- DVD cover
- Directed by: Sagar
- Written by: Sagar
- Produced by: Kamineni Prasad
- Starring: Ravi Teja Radhika Varma
- Edited by: Nagi Reddy
- Music by: Madhukar
- Production company: Samsritha Films
- Release date: 27 December 2002;
- Country: India
- Language: Telugu

= Anveshana (2002 film) =

2002 Telugu film

Anveshana is a 2002 Indian Telugu-language horror film directed by Sagar. The film stars Ravi Teja and Radhika Varma in the lead roles. This film marks the film debut of Radhika and the music director, Madhukar. The film was released after a two-year delay.

== Plot ==
Prabhakar mysteriously dies after walking on a train track. His brother, Vamsy, suspected that his death is not a suicide, but a planned murder. Vamsy falls in love with Bhavana and they subsequently marry as their horoscope matches. They later find letters addressed to Prabhakar telling him to come to the forest or face consequences. The rest of the story is how Vamsy and Bhavana figure out the truth behind Prabhakar's death.

== Production ==
The film was initially titled Ksudra.
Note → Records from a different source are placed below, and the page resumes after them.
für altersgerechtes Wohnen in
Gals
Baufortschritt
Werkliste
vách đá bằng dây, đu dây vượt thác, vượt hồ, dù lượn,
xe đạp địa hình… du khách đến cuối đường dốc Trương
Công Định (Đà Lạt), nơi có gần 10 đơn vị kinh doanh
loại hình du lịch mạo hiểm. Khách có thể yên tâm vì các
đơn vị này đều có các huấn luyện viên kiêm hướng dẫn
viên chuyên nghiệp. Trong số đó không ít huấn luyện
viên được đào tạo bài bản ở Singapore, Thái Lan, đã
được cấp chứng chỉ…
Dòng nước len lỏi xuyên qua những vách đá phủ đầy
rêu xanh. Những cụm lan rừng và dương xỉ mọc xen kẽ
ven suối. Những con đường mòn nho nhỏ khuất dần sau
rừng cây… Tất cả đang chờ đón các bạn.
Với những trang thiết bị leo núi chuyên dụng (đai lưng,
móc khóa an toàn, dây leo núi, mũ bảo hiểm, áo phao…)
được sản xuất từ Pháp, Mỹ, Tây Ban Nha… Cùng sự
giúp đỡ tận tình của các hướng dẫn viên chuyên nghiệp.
Ravi Teja only shot for two of the five songs since he became busy with other films midway through this film's shoot.

== Soundtrack ==
The songs were composed by Madhukar. The song "Mama Mama Mama Eme Eme Bhama" from Manchi Manasulu (1962) was reused for this film.

Track-List
| No. | Title | Lyrics | Singer(s) | Length |
|---|---|---|---|---|
| 1. | "Are Are" | Surendra Krishna | Kausalya | 3:55 |
| 2. | "Mama Mama" | Kulasekhar | Ravi Varma, Lenina | 4:08 |
| 3. | "Nuvve Nenani" | Surendra Krishna | Usha | 5:55 |
| 4. | "Jamu Rathiri" | Kulasekhar | Ramu, Usha | 4:58 |
| 5. | "Paruvala" | Kulasekhar | Ravi Varma | 3:45 |
| Total length: |  |  |  | 22:41 |

== Reception ==
Jeevi of Idlebrain.com gave the film a rating of two out of five and wrote that "The first half of the film provides some entertainment and a few surprise elements. Second half is boring at times". Gudipoodi Srihari of The Hindu wrote that "There is nothing in the character of Vamsi for Raviteja to do anything. But for a new fights it is a drab role. Music composer Madhukar, making debut with this film, appears to be more a sound effects man". A critic from Telugucinema.com panned the film and wrote, "the film is an endless torture to any one who incase wants to see the film".